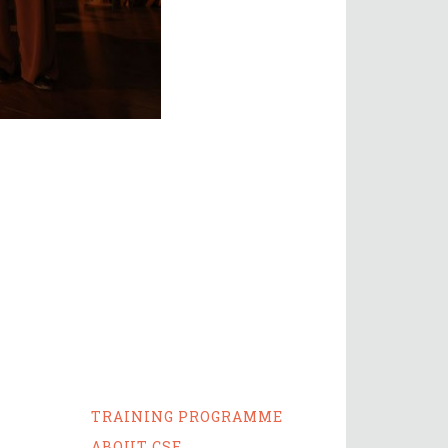
TRAINING PROGRAMME
ABOUT CSE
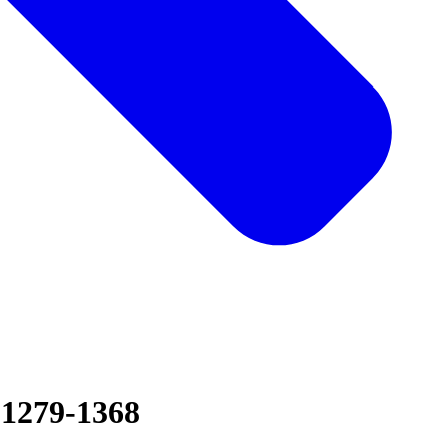
 1279-1368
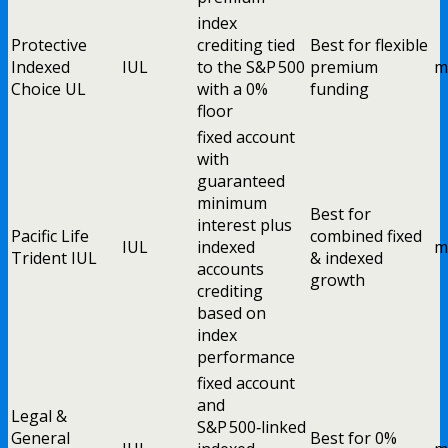
index
Protective
crediting tied
Best for flexible
Indexed
IUL
to the S&P 500
premium
m
Choice UL
with a 0%
funding
floor
fixed account
with
guaranteed
minimum
Best for
interest plus
Pacific Life
combined fixed
IUL
indexed
m
Trident IUL
& indexed
accounts
growth
crediting
based on
index
performance
fixed account
and
Legal &
S&P 500‑linked
General
Best for 0%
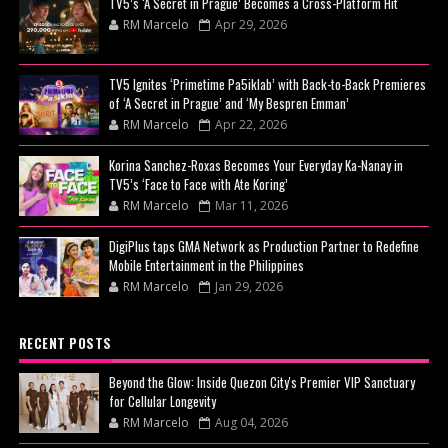
TV5’s ‘A Secret in Prague’ Becomes a Cross-Platform Hit
RM Marcelo
Apr 29, 2026
TV5 Ignites ‘Primetime Pa5iklab’ with Back-to-Back Premieres
of ‘A Secret in Prague’ and ‘My Bespren Emman’
RM Marcelo
Apr 22, 2026
Korina Sanchez-Roxas Becomes Your Everyday Ka-Nanay in
TV5’s ‘Face to Face with Ate Koring’
RM Marcelo
Mar 11, 2026
DigiPlus taps GMA Network as Production Partner to Redefine
Mobile Entertainment in the Philippines
RM Marcelo
Jan 29, 2026
RECENT POSTS
Beyond the Glow: Inside Quezon City's Premier VIP Sanctuary
for Cellular Longevity
RM Marcelo
Aug 04, 2026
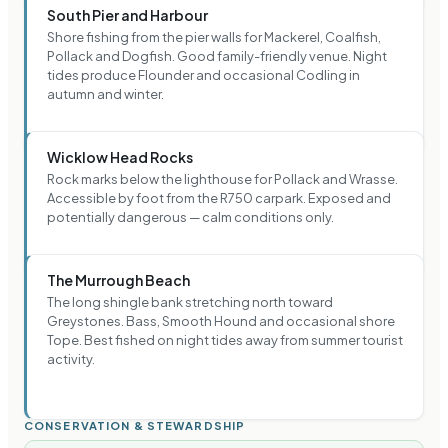
South Pier and Harbour
Shore fishing from the pier walls for Mackerel, Coalfish,
Pollack and Dogfish. Good family-friendly venue. Night
tides produce Flounder and occasional Codling in
autumn and winter.
Wicklow Head Rocks
Rock marks below the lighthouse for Pollack and Wrasse.
Accessible by foot from the R750 carpark. Exposed and
potentially dangerous — calm conditions only.
The Murrough Beach
The long shingle bank stretching north toward
Greystones. Bass, Smooth Hound and occasional shore
Tope. Best fished on night tides away from summer tourist
activity.
CONSERVATION & STEWARDSHIP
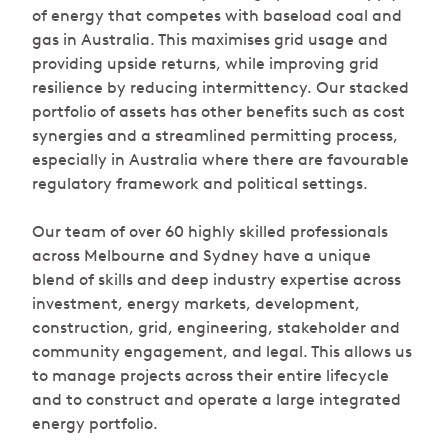
of energy that competes with baseload coal and
gas in Australia. This maximises grid usage and
providing upside returns, while improving grid
resilience by reducing intermittency. Our stacked
portfolio of assets has other benefits such as cost
synergies and a streamlined permitting process,
especially in Australia where there are favourable
regulatory framework and political settings.
Our team of over 60 highly skilled professionals
across Melbourne and Sydney have a unique
blend of skills and deep industry expertise across
investment, energy markets, development,
construction, grid, engineering, stakeholder and
community engagement, and legal. This allows us
to manage projects across their entire lifecycle
and to construct and operate a large integrated
energy portfolio.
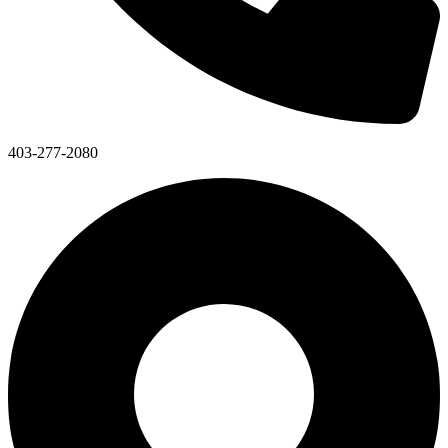
403-277-2080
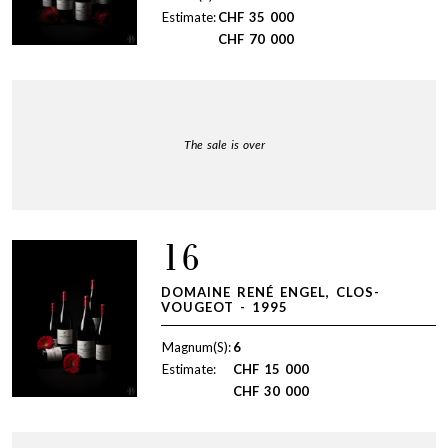
Estimate:
CHF
35 000
CHF
70 000
The sale is over
16
DOMAINE RENÉ ENGEL, CLOS-
VOUGEOT - 1995
Magnum(S):
6
Estimate:
CHF
15 000
CHF
30 000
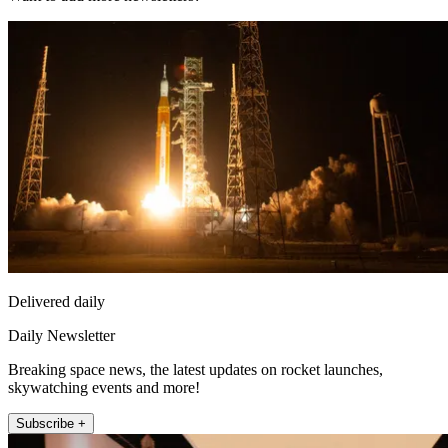
Delivered daily
Daily Newsletter
Breaking space news, the latest updates on rocket launches,
skywatching events and more!
Subscribe +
----------------------------------------
**WORK ORDER:**
Write out the text read from every one of the entries above, line for line and without changes, and leave the pictures out.

**TASK RESPONSE:**
TRAINING PROGRAMME
ABOUT CSE
 1279-1368
index
Protective
crediting tied
Best for flexible
Indexed
IUL
to the S&P 500
premium
m
Choice UL
with a 0%
funding
floor
fixed account
with
guaranteed
minimum
Best for
interest plus
Pacific Life
combined fixed
IUL
indexed
m
Trident IUL
& indexed
accounts
growth
crediting
based on
index
performance
fixed account
and
Legal &
S&P 500‑linked
General
Best for 0%
TV5’s ‘A Secret in Prague’ Becomes a Cross-Platform Hit
RM Marcelo
Apr 29, 2026
TV5 Ignites ‘Primetime Pa5iklab’ with Back-to-Back Premieres
of ‘A Secret in Prague’ and ‘My Bespren Emman’
RM Marcelo
Apr 22, 2026
Korina Sanchez-Roxas Becomes Your Everyday Ka-Nanay in
TV5’s ‘Face to Face with Ate Koring’
RM Marcelo
Mar 11, 2026
DigiPlus taps GMA Network as Production Partner to Redefine
Mobile Entertainment in the Philippines
RM Marcelo
Jan 29, 2026
RECENT POSTS
Beyond the Glow: Inside Quezon City's Premier VIP Sanctuary
for Cellular Longevity
RM Marcelo
Aug 04, 2026
South Pier and Harbour
Shore fishing from the pier walls for Mackerel, Coalfish,
Pollack and Dogfish. Good family-friendly venue. Night
tides produce Flounder and occasional Codling in
autumn and winter.
Wicklow Head Rocks
Rock marks below the lighthouse for Pollack and Wrasse.
Accessible by foot from the R750 carpark. Exposed and
potentially dangerous — calm conditions only.
The Murrough Beach
The long shingle bank stretching north toward
Greystones. Bass, Smooth Hound and occasional shore
Tope. Best fished on night tides away from summer tourist
activity.
CONSERVATION & STEWARDSHIP
of energy that competes with baseload coal and
gas in Australia. This maximises grid usage and
providing upside returns, while improving grid
resilience by reducing intermittency. Our stacked
portfolio of assets has other benefits such as cost
synergies and a streamlined permitting process,
especially in Australia where there are favourable
regulatory framework and political settings.
Our team of over 60 highly skilled professionals
across Melbourne and Sydney have a unique
blend of skills and deep industry expertise across
investment, energy markets, development,
construction, grid, engineering, stakeholder and
community engagement, and legal. This allows us
to manage projects across their entire lifecycle
and to construct and operate a large integrated
energy portfolio.
403-277-2080
Estimate:
CHF
35 000
CHF
70 000
The sale is over
16
DOMAINE RENÉ ENGEL, CLOS-
VOUGEOT - 1995
Magnum(S):
6
Estimate:
CHF
15 000
CHF
30 000
Delivered daily
Daily Newsletter
Breaking space news, the latest updates on rocket launches,
skywatching events and more!
Subscribe +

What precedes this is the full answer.